** Source records follows **

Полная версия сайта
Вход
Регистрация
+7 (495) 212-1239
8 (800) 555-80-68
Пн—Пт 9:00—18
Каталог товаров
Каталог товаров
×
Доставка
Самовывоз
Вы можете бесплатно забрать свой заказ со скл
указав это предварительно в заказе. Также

** End of Source records **

Your objective
Please give back the entries above, unchanged and complete.

Finished exercise
Полная версия сайта
Вход
Регистрация
+7 (495) 212-1239
8 (800) 555-80-68
Пн—Пт 9:00—18
Каталог товаров
Каталог товаров
×
Доставка
Самовывоз
Вы можете бесплатно забрать свой заказ со скл
указав это предварительно в заказе. Также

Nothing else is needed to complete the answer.